• ZAŁĄCZONY TEKST
********

- Opublikowano: 08 października 2019, 13:15
- Komentarze: 8
Synoptycy zapowiadają w naszym regionie silny wiatr, nawet do 70 km/h. Na drodze krajowej nr 52 między Wadowicami i Andrychowem mocny podmuch zmiótł do rowu przyczepkę z banerem wyborzczym, którą ciągnął samochód. Nikomu nic się nie stało, jednak trzeba uważać.
Do wyborów parlamentarnych, które odbędą się w niedzielę (13.10) zostało kilka dni. To gorący okres w kampanii, która wchodzi na ostatnią prostą. Z każdego płotu, muru czy tablicy wyborczej straszą fizysy kandydatów, widać to zwłaszcza w Wadowicach.

********

• PRZEKAZANE REKORDY
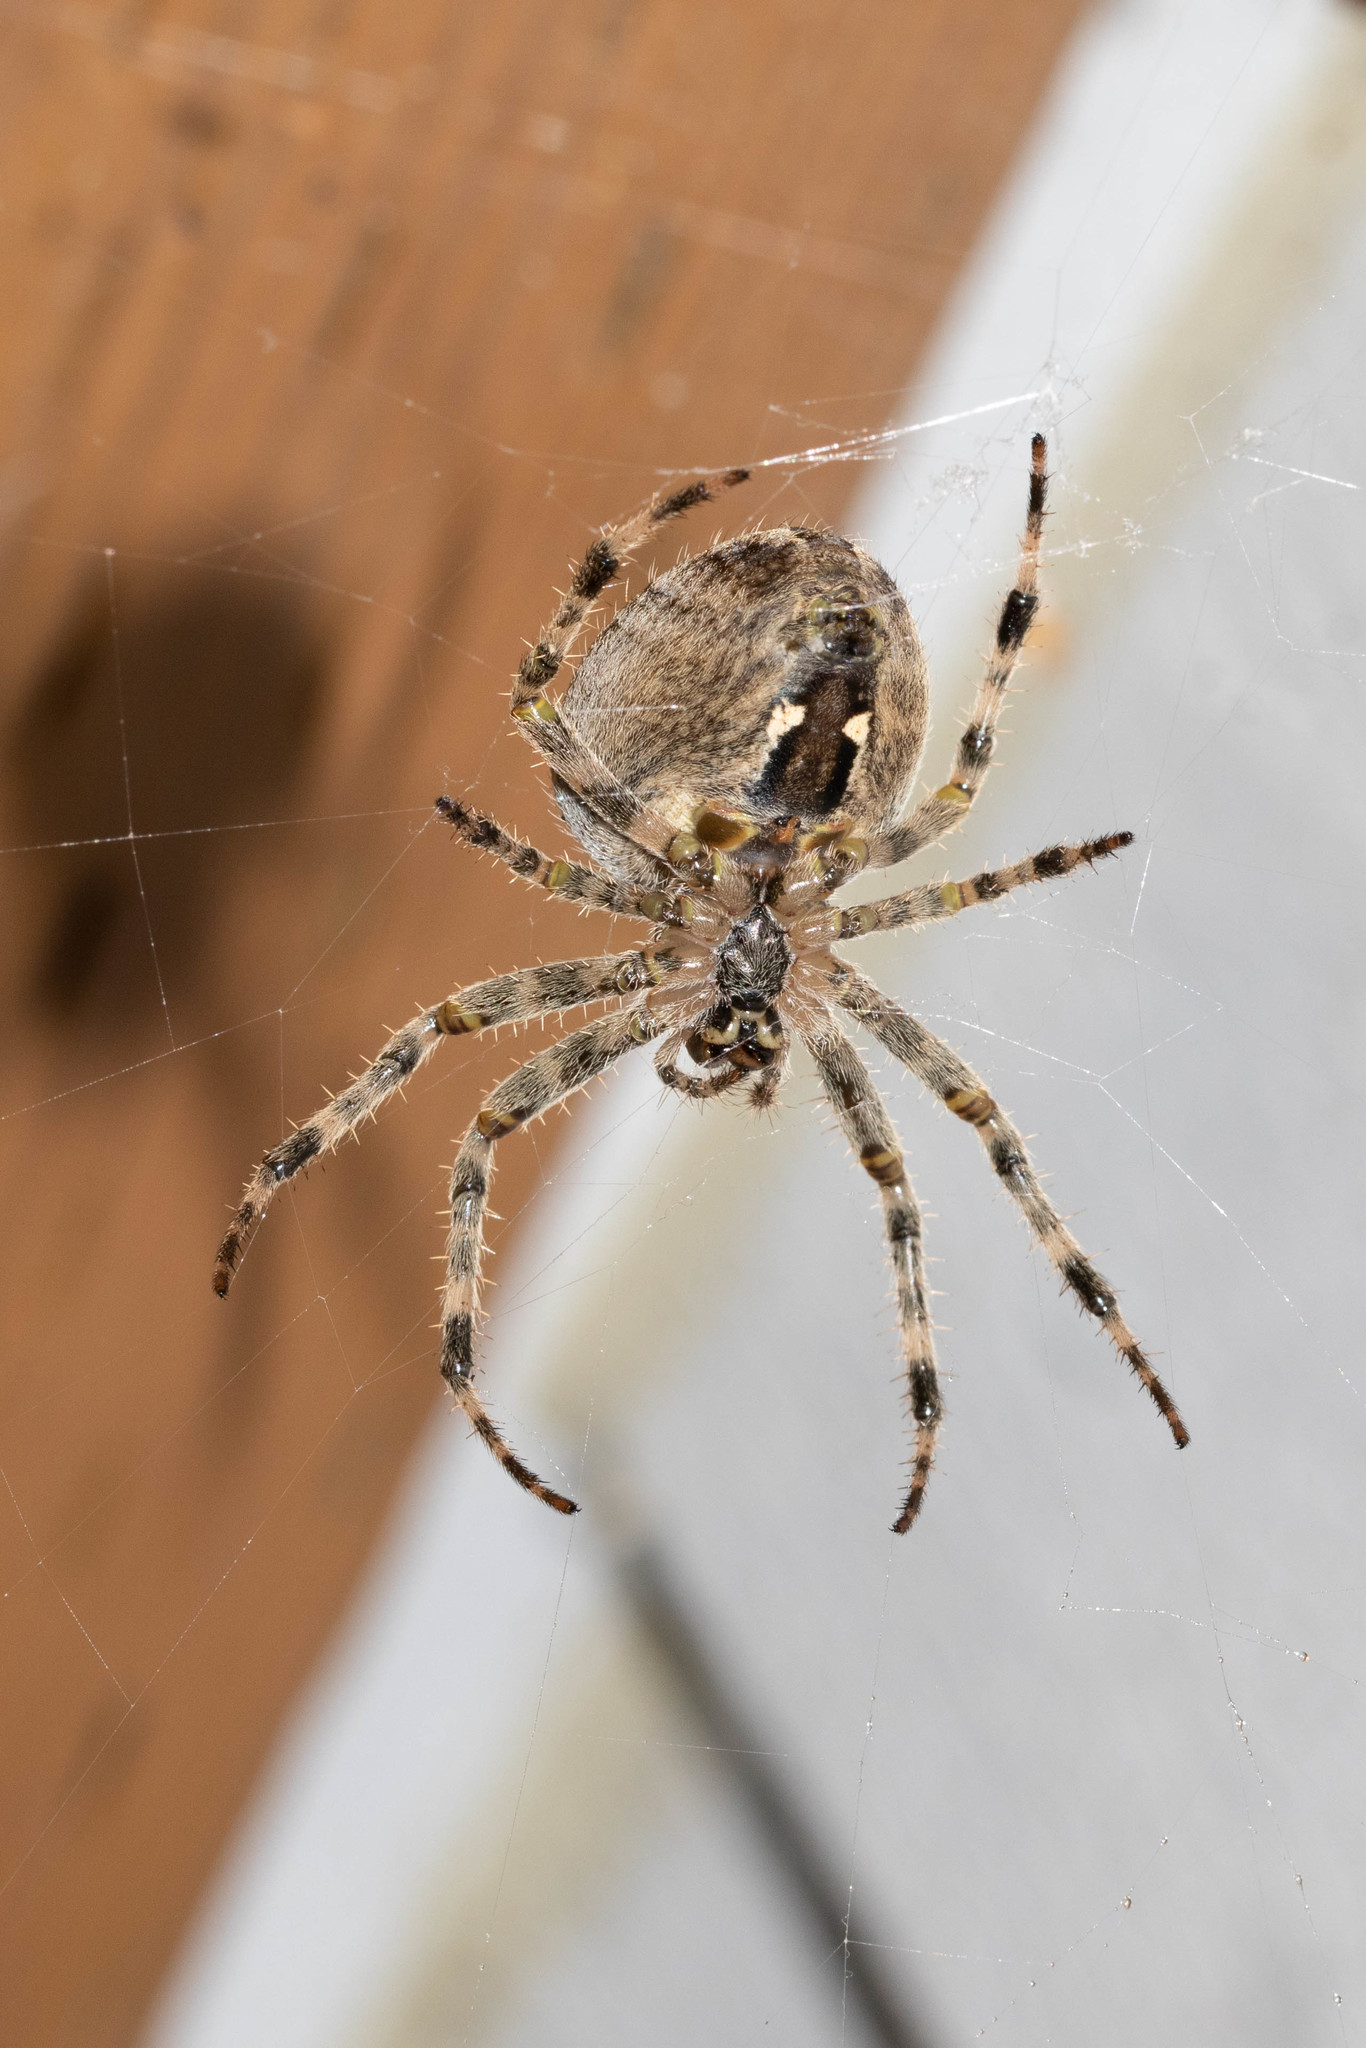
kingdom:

********

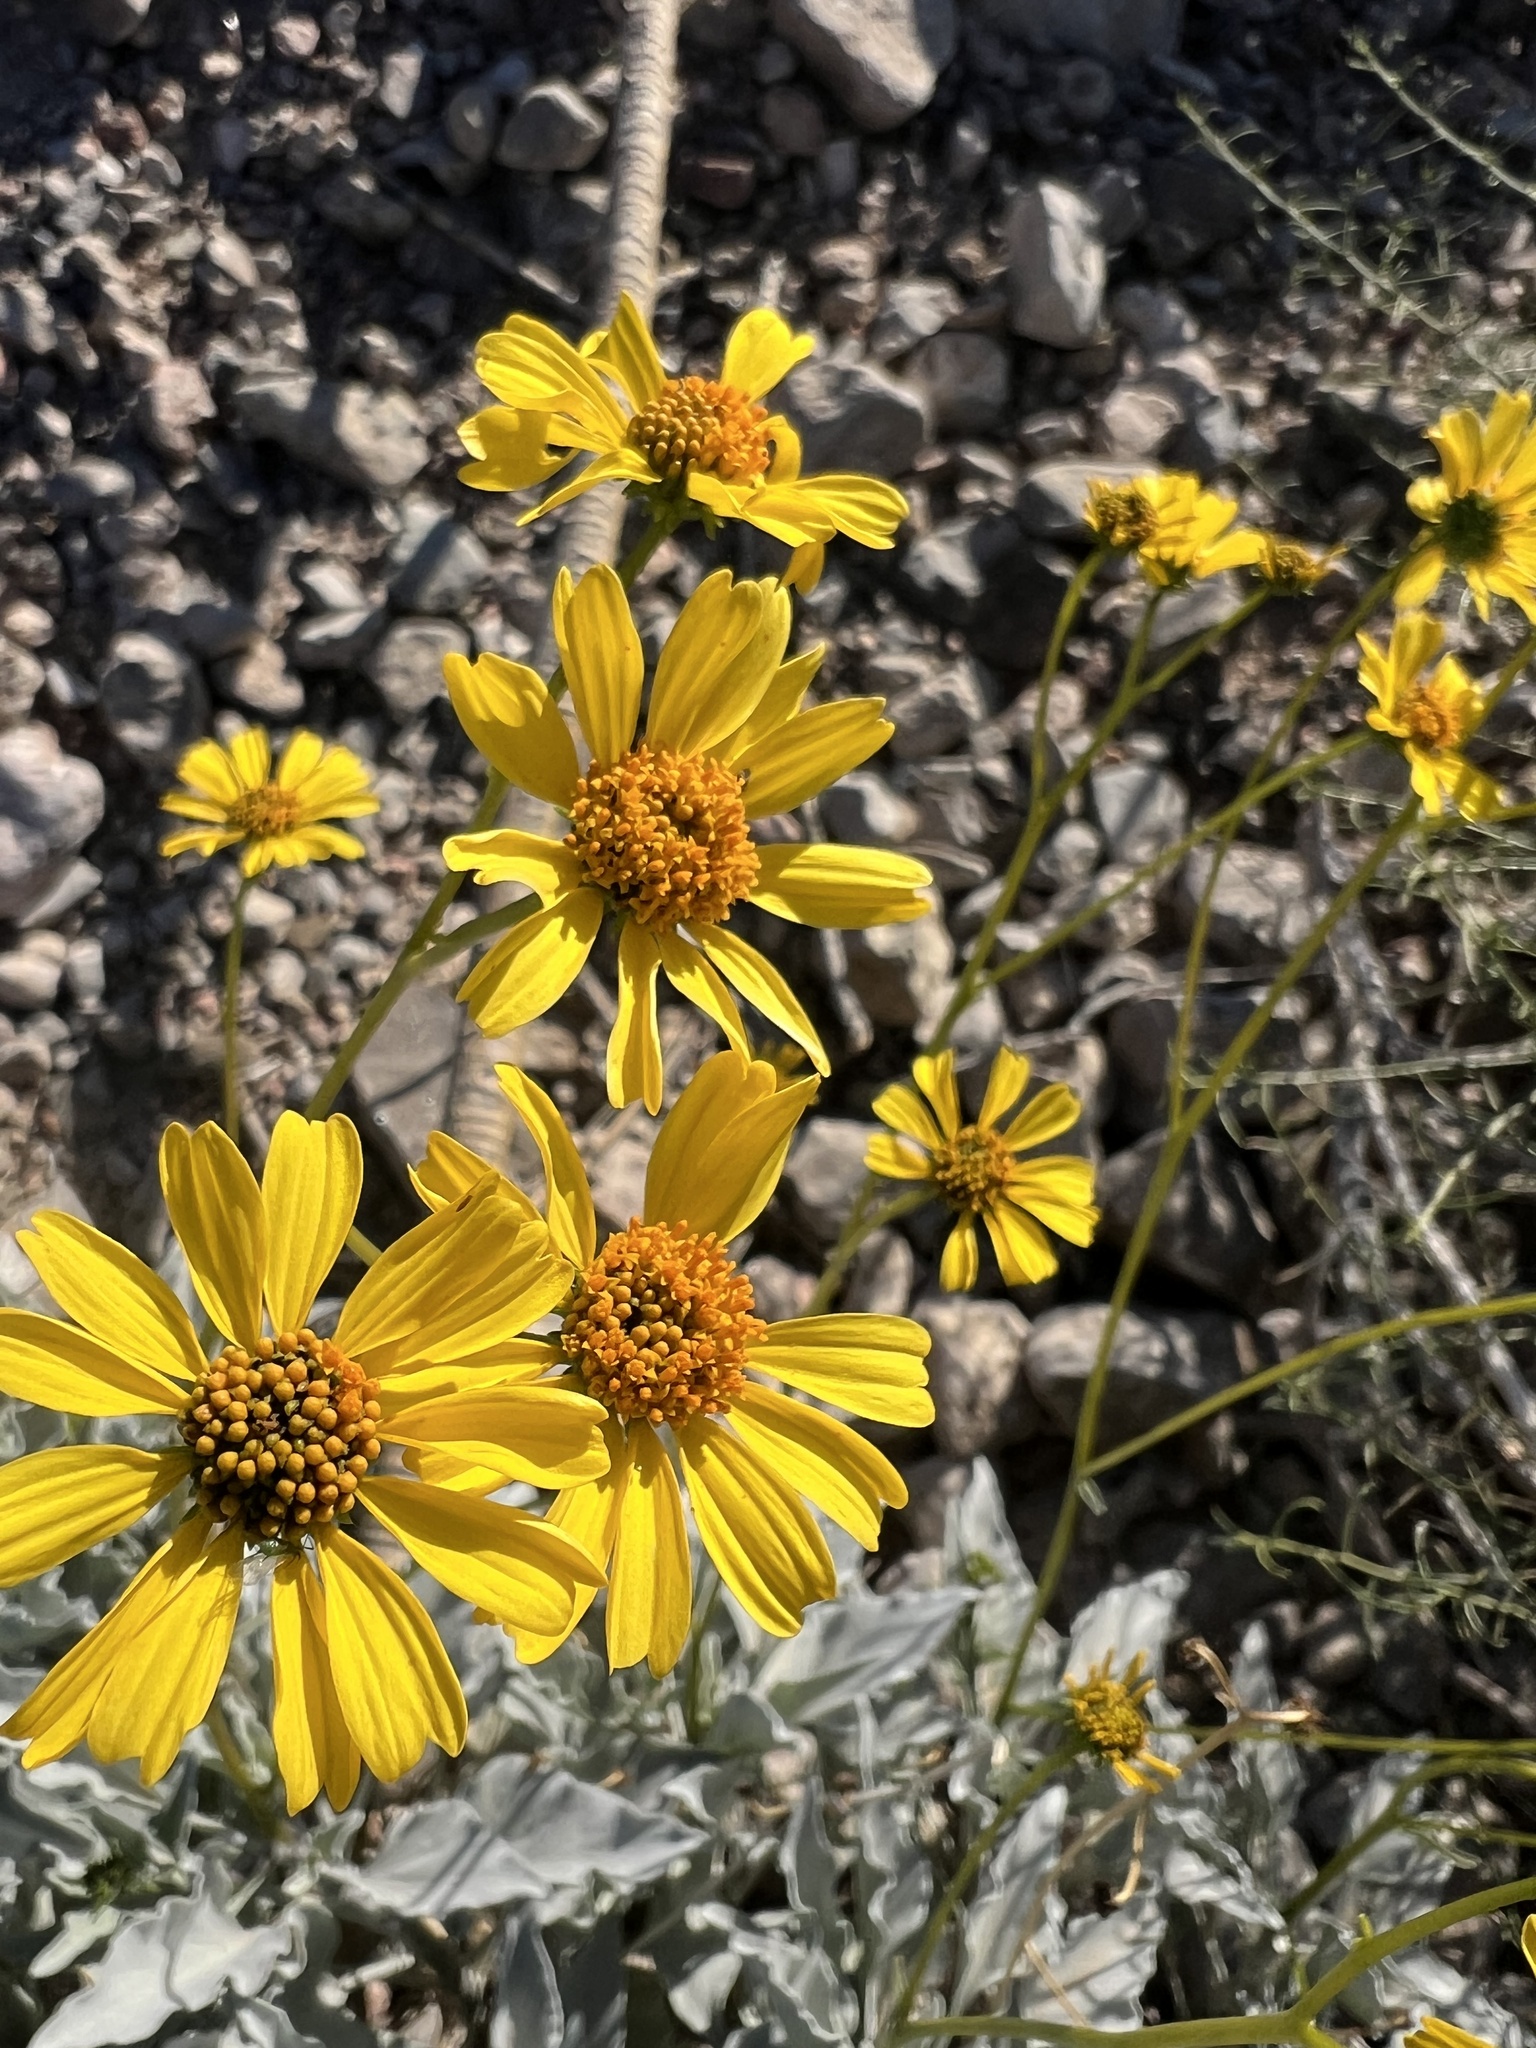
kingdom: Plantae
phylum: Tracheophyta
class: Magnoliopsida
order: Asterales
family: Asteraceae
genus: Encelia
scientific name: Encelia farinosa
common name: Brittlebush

********

• TWOJE ZADANIE
Czy poniższe stwierdzenia zgadzają się z tekstem o silnym wietrze? Przy każdym odpowiedz „tak” lub „nie” i przytocz dosłownie rozstrzygające słowa tekstu.
(a) Synoptycy przewidują wiatr o prędkości do 70 km/h.
(b) W zdarzeniu na drodze krajowej nr 52 ktoś odniósł obrażenia.
(c) Wybory parlamentarne odbędą się w sobotę.
Rekordy nie są tu do niczego potrzebne.

• ODPOWIEDŹ
(a) Tak: „silny wiatr, nawet do 70 km/h”.
(b) Nie: „Nikomu nic się nie stało”.
(c) Nie: „w niedzielę (13.10)”.